PAGE EXTRACT:
Effect of credit on sale

6.73  Once issued, the effect of a letter of credit on the contract of sale, in those cases where the two diverge, may take various forms. First, it may amplify a term of the contract impliedly giving a limited discretion to the buyer to settle the terms of the credit. Its conditions must therefore be ‘fair and reasonable and not inconsistent with the terms of the contract of sale’.380 This process is explained by Robert Goff J in Ficom SA v Sociedad Cadex Lda381 as yielding ‘where possible, by means of implication or by resort to any approved custom of the trade, the terms upon which the parties must be taken to have agreed that the letter of credit should in due course be issued’. A variant of this first point is that the terms of the letter of credit are required by the contract to be settled, not by the buyer acting unilaterally, but by both parties in negotiation.382 This process may lead to the letter of credit being agreed in terms that depart from the contract of sale,383 thus producing a contractual variation.384 A court, it is submitted, should not be ready to adopt this variant, given the absence of a binding duty to negotiate at common law,385 but this objection does not arise after the fact when the two parties have successfully agreed the terms of the credit.

A run of records:
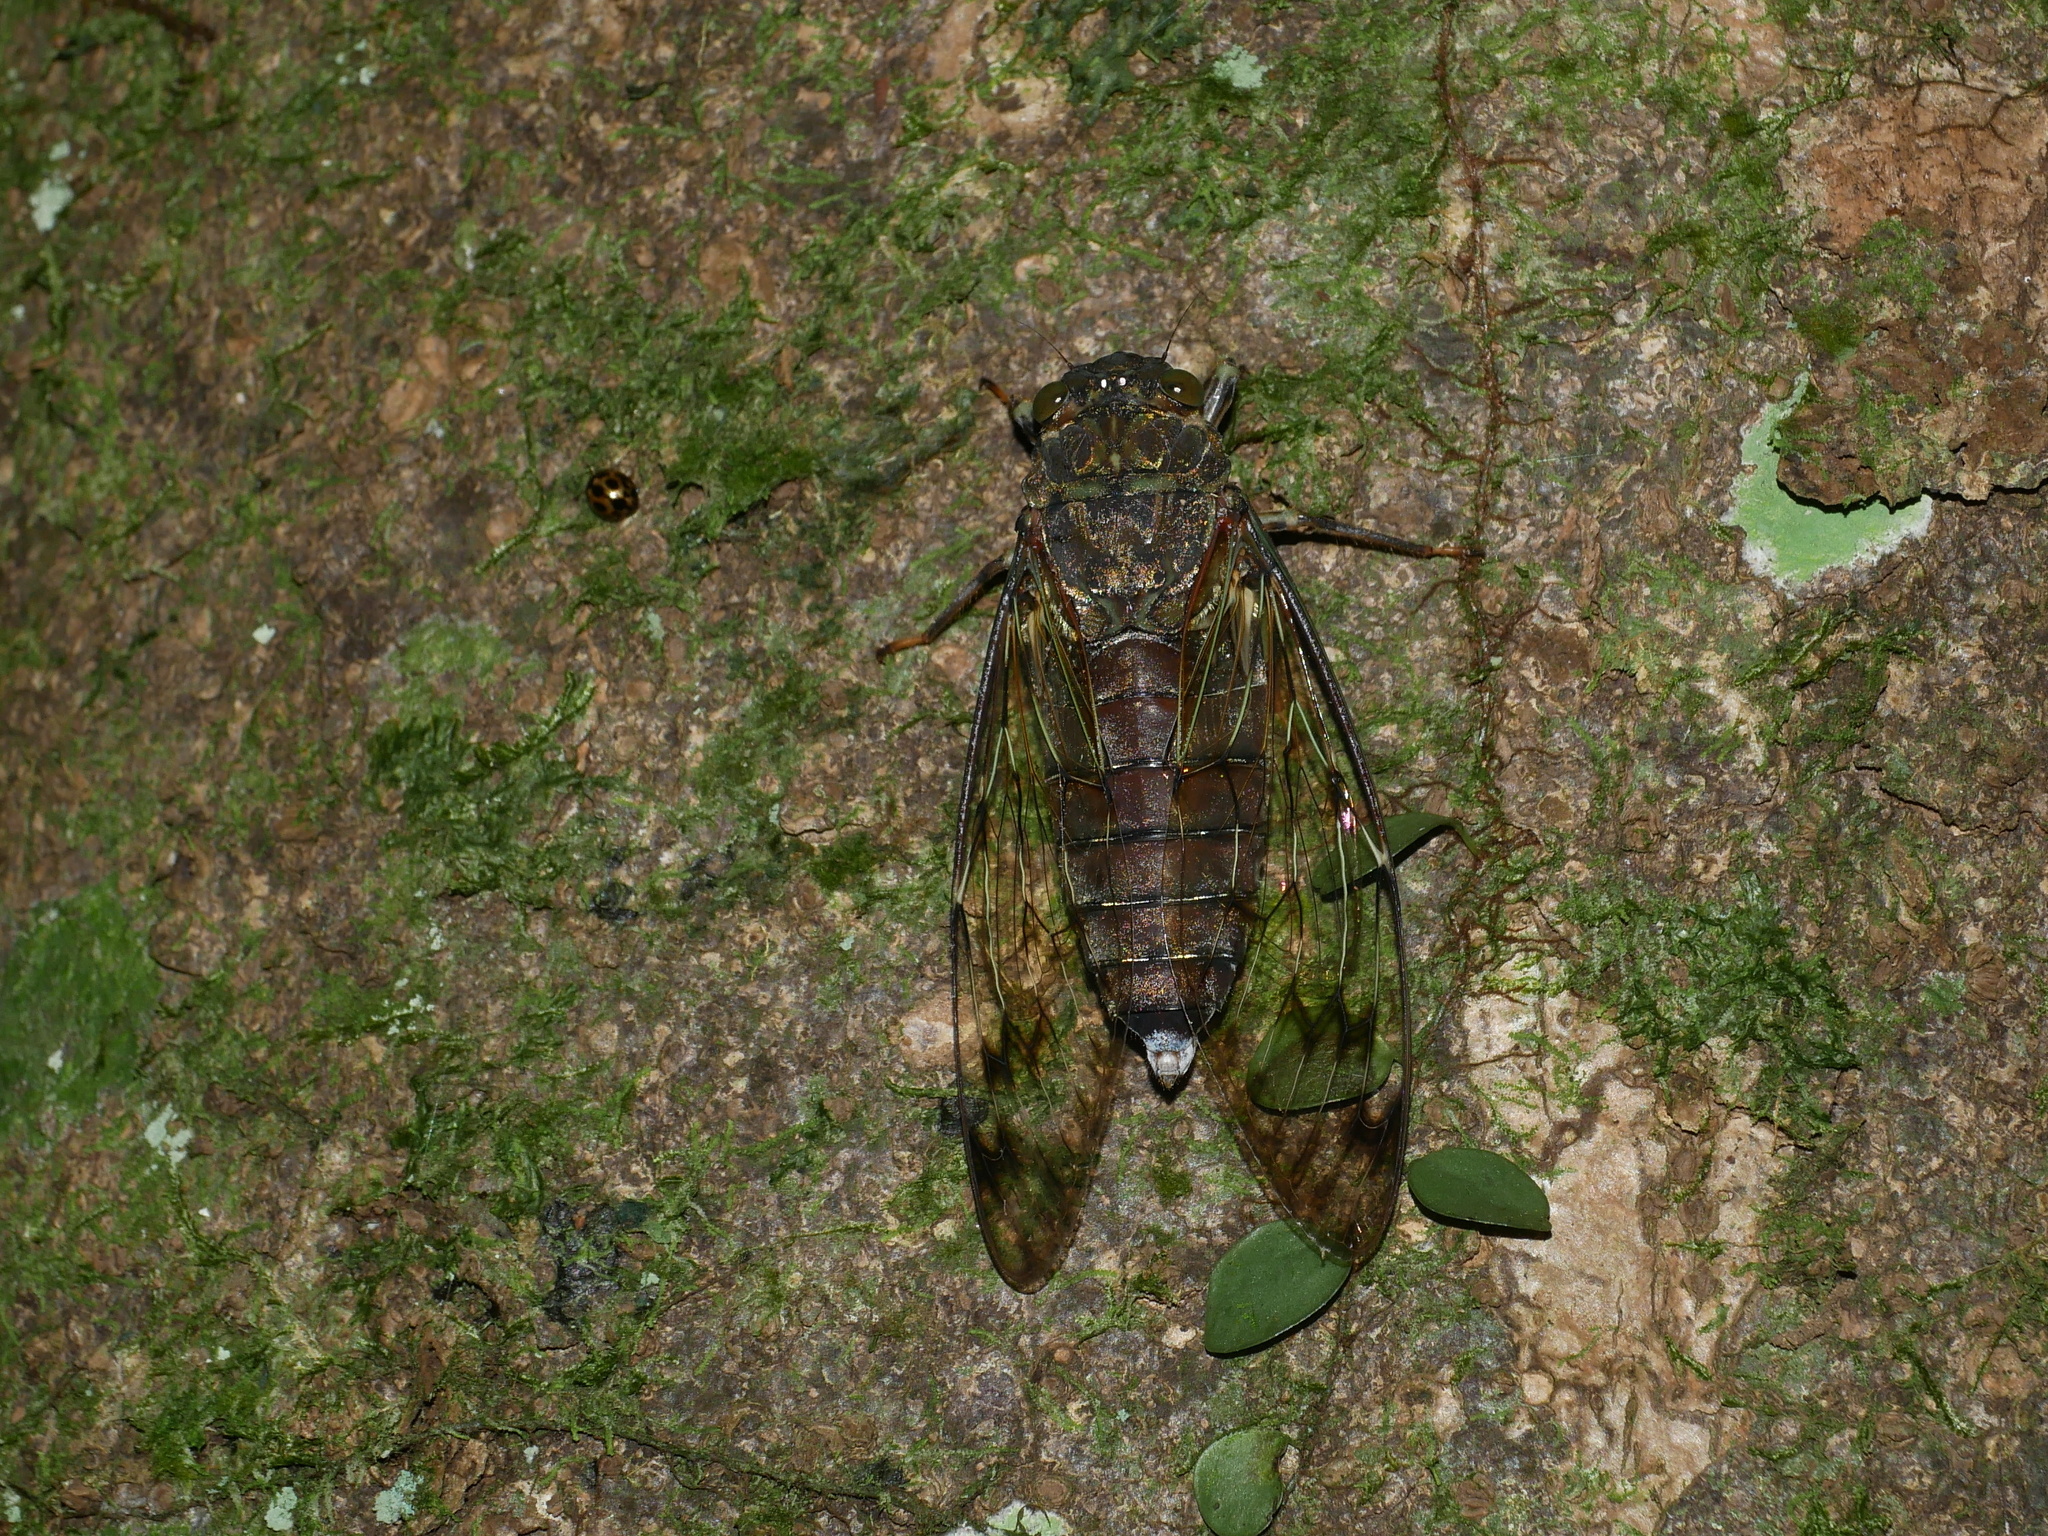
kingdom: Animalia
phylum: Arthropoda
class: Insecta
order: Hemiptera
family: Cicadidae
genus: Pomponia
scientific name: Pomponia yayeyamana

...

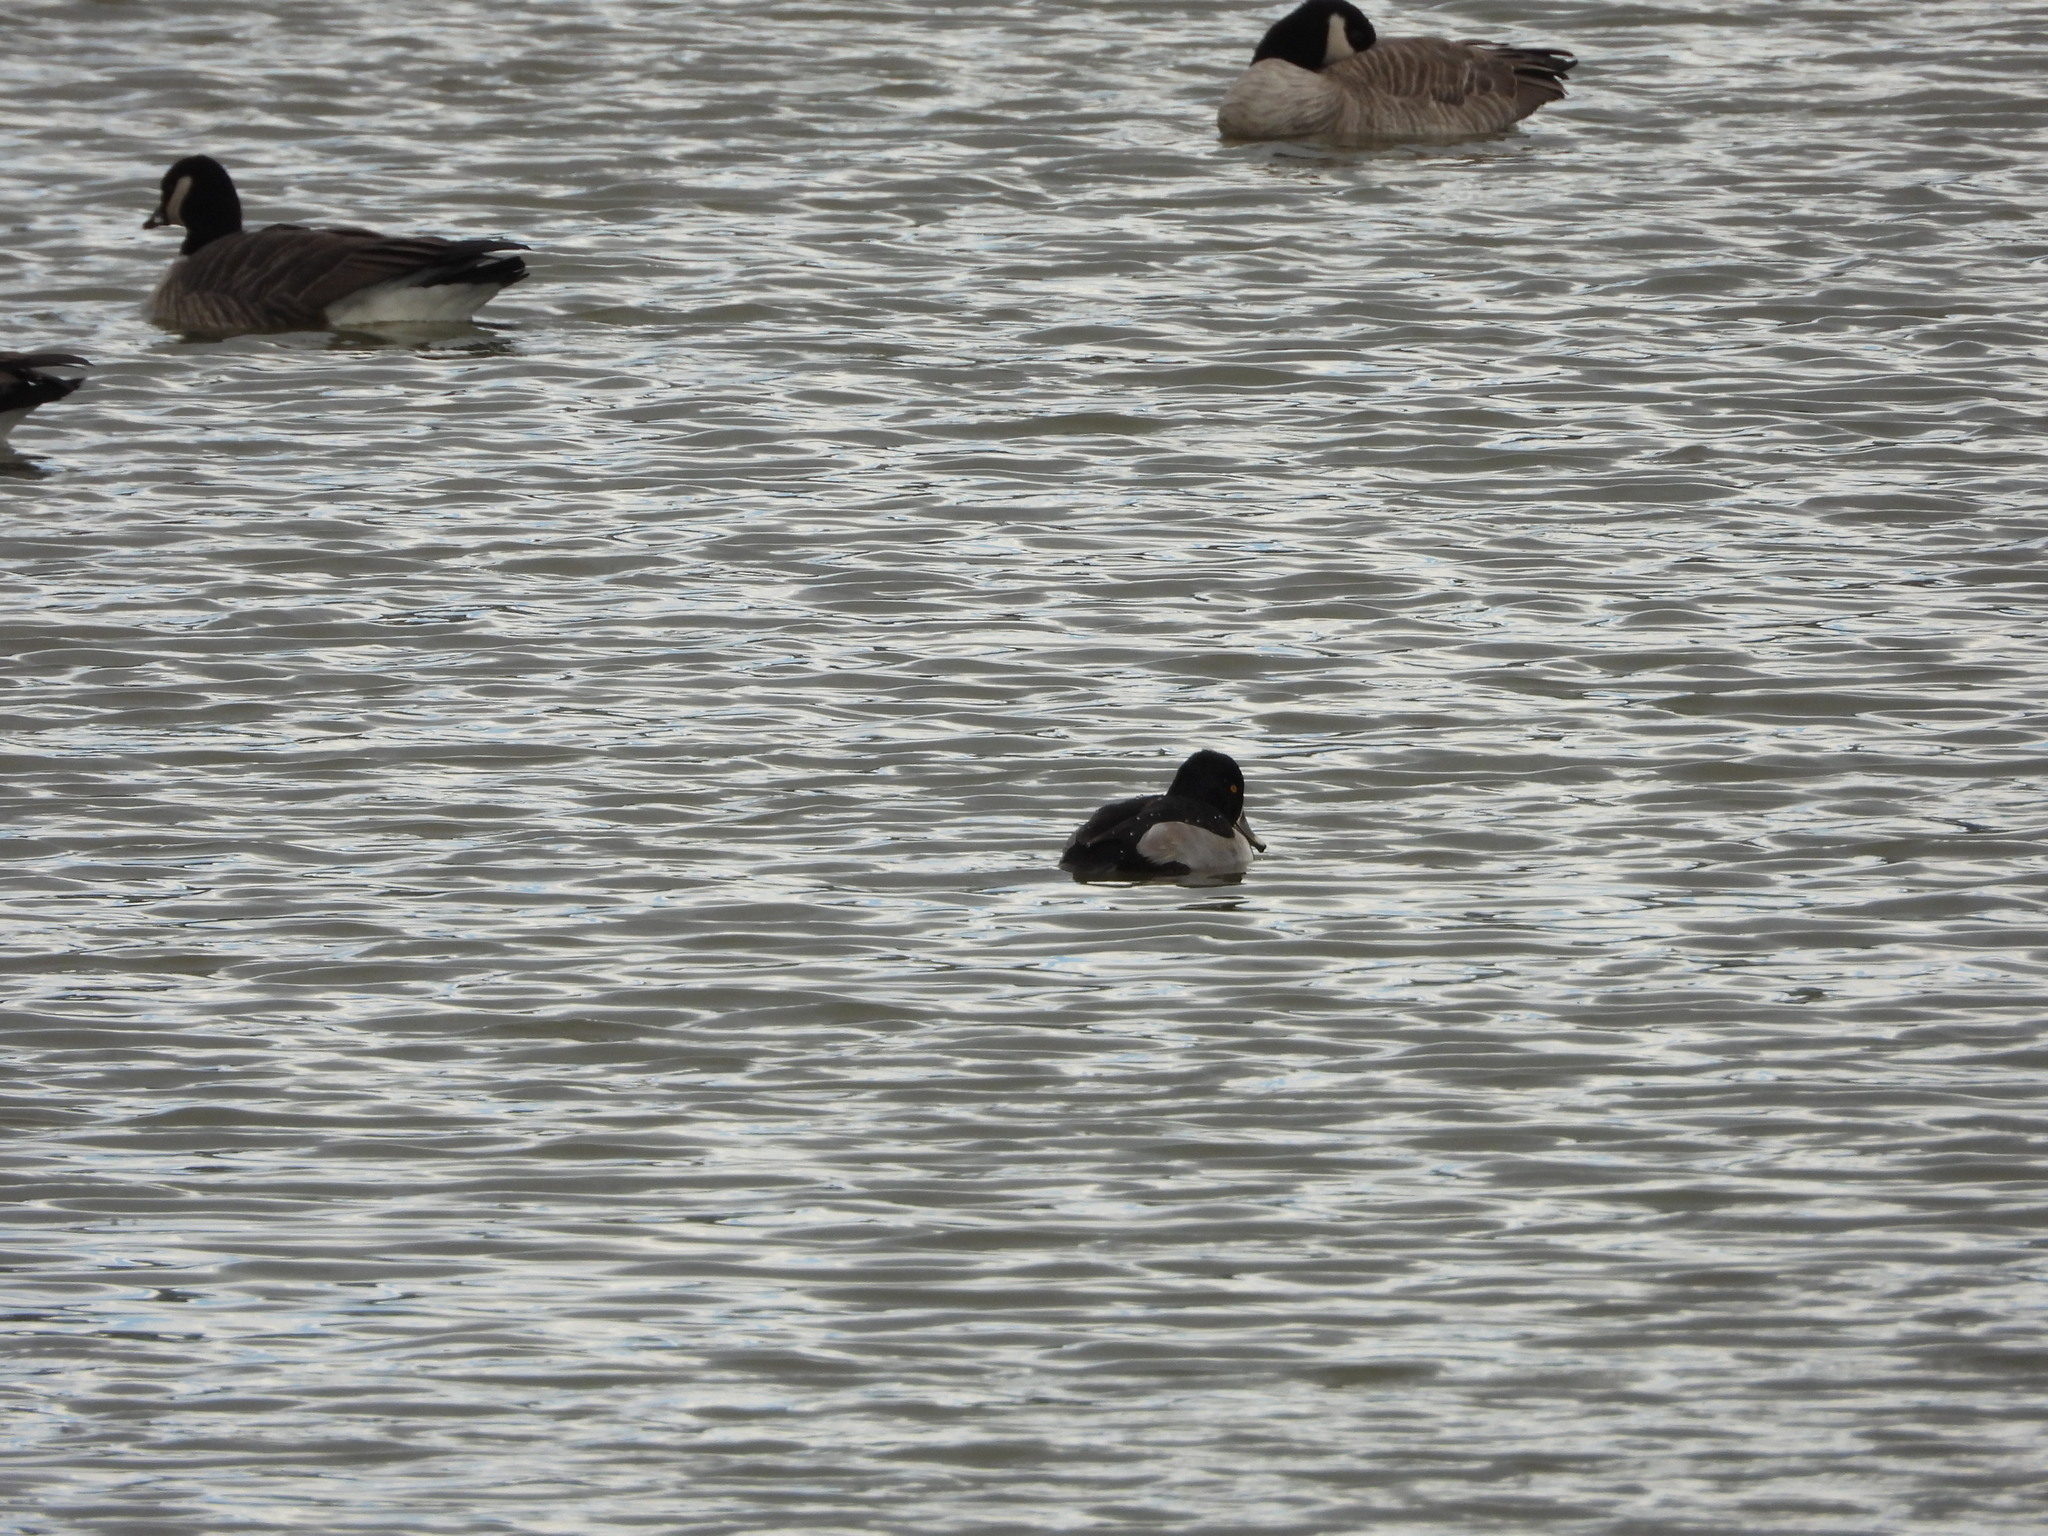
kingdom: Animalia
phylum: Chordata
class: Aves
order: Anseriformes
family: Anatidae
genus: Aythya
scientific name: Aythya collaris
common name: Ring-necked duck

---

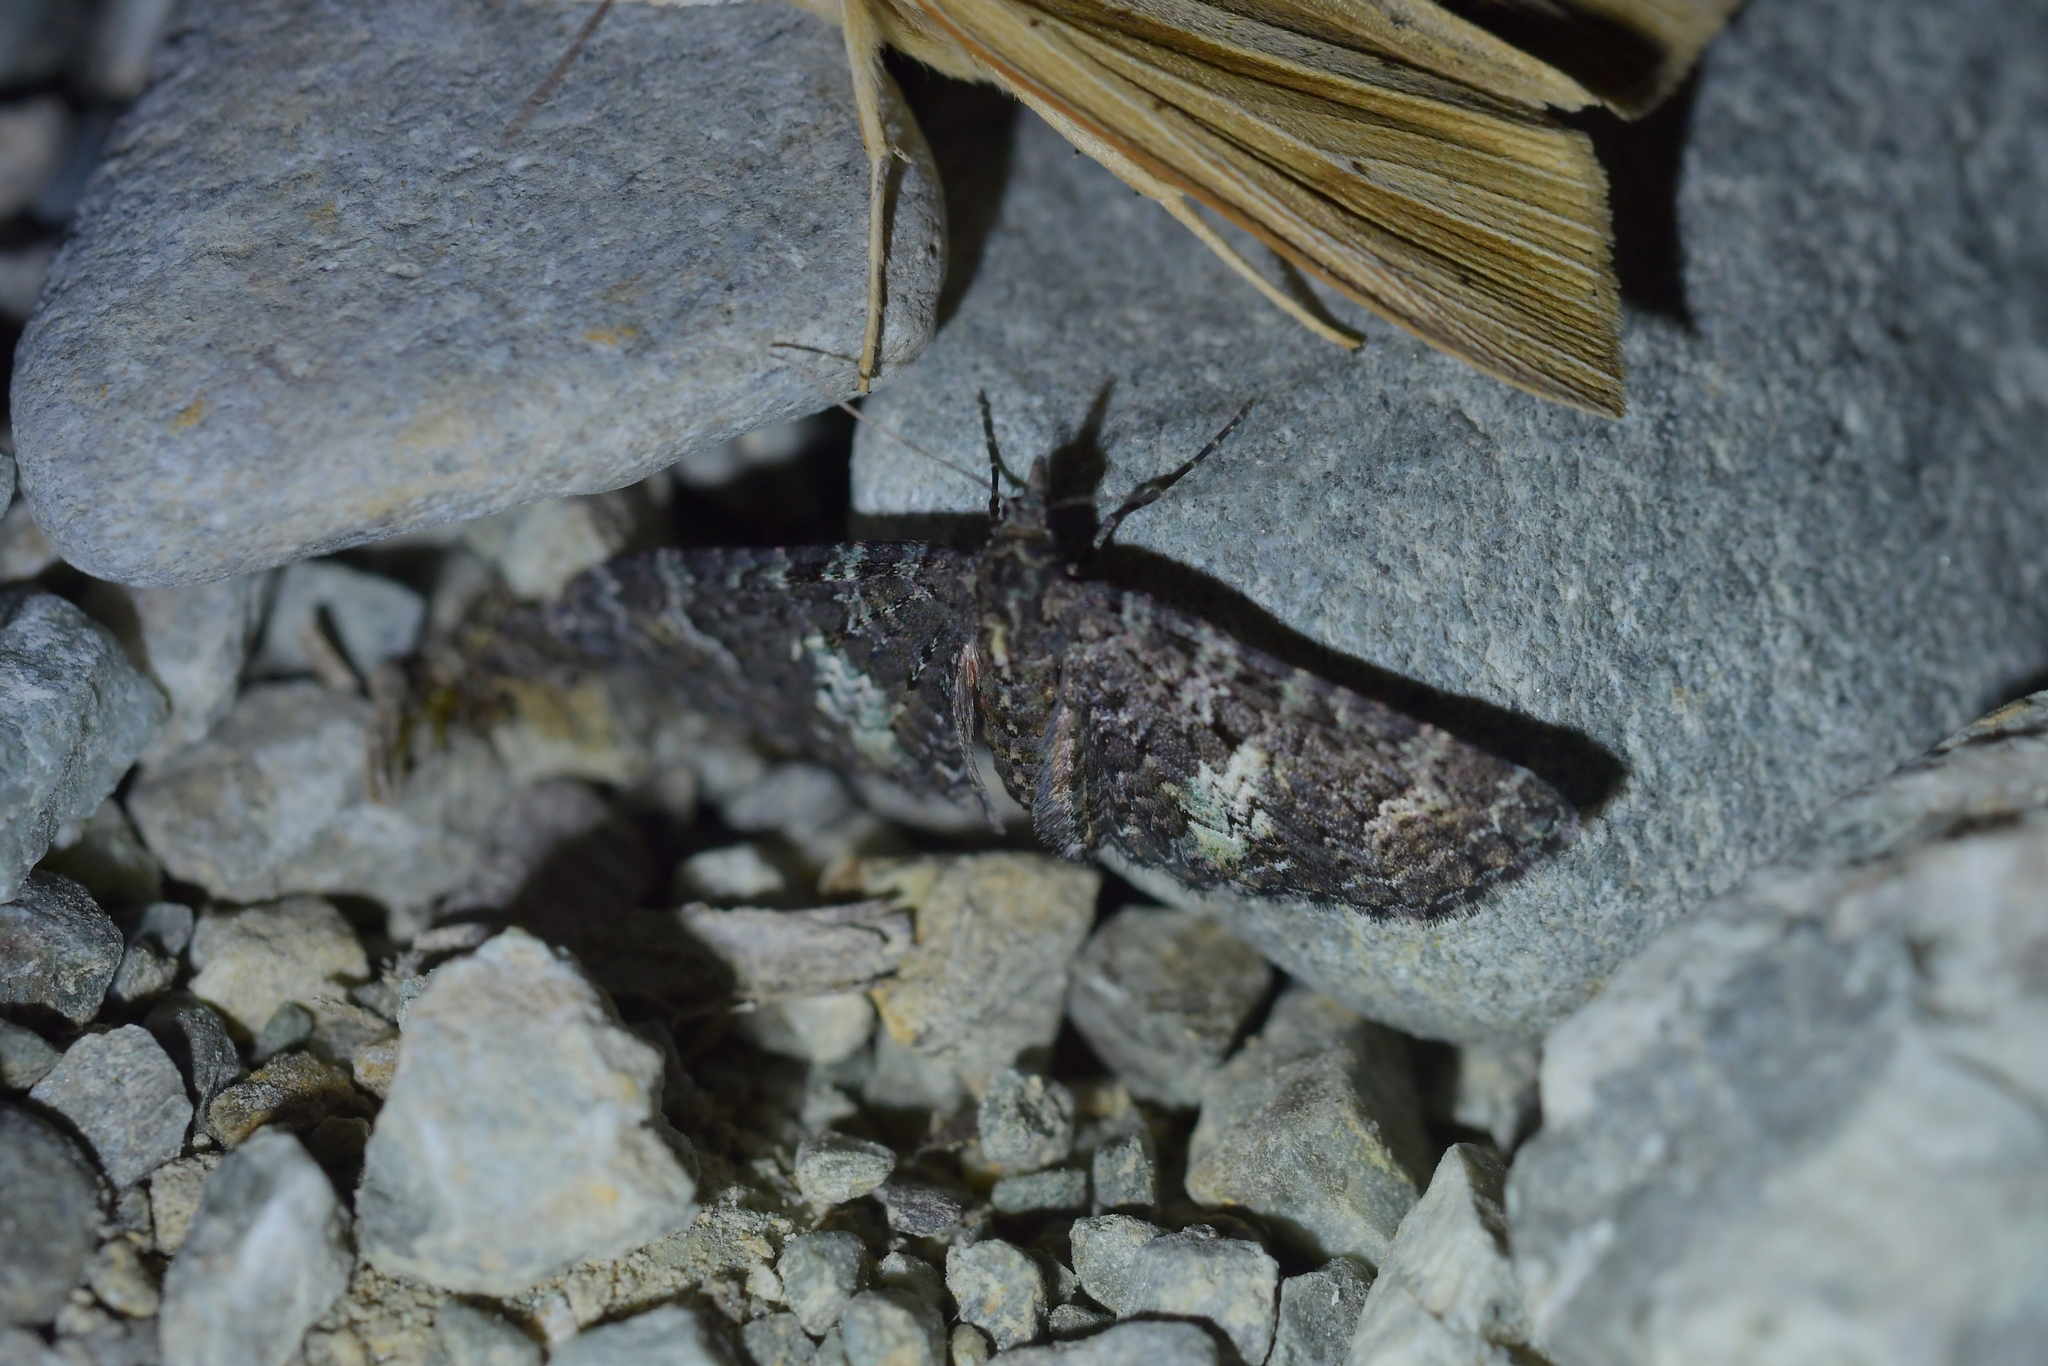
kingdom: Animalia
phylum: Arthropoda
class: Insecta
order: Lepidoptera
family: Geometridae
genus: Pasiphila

JOBS:
1. In the passage on letters of credit and the contract of sale, what standard must the credit's conditions meet when the buyer has a limited discretion to settle its terms?
2. Continue the passage on how a letter of credit affects the contract of sale, starting after its final sentence.
This material has no connection to the passage on letters of credit.

RESPONSES BY TASK:
1. They must be fair and reasonable and not inconsistent with the terms of the contract of sale.

2.
Forbearance

6.74  Secondly, if the letter of credit is a non-conforming one and the seller does not terminate the contract of sale or give the buyer a period of grace in which to rectify the credit, the seller may forbear from insisting upon his contractual rights. Forbearance here is a form of waiver, or equitable estoppel,386 in the sense of a unilateral concession from the seller.387 Upon reasonable notice being given, it may be withdrawn with future effect. In (p. 351) Panoutsos v Hadley (Raymond) Corp of New York,388 under a contract for the sale of a quantity of flour in instalments, the seller refused to make further shipments because the buyer had opened a non-conforming letter of credit (it had not been confirmed) at the start of the shipment period. The seller was entitled to put the buyer on notice that future deliveries would be made only against a conforming credit.

Variation

6.75  Thirdly, the parties may enter into a binding variation of the contract, con-sensually agreeing that the credit shall be taken out on terms other than those initially settled.389 In some cases, the court may not be concerned to establish whether the seller has waived a non-conformity in the credit or has agreed a variation with the buyer.390 The difference between the two will not matter in practical terms if, treating it as a waiver, the seller’s concession is too late to withdraw.391

Absolute or conditional payment?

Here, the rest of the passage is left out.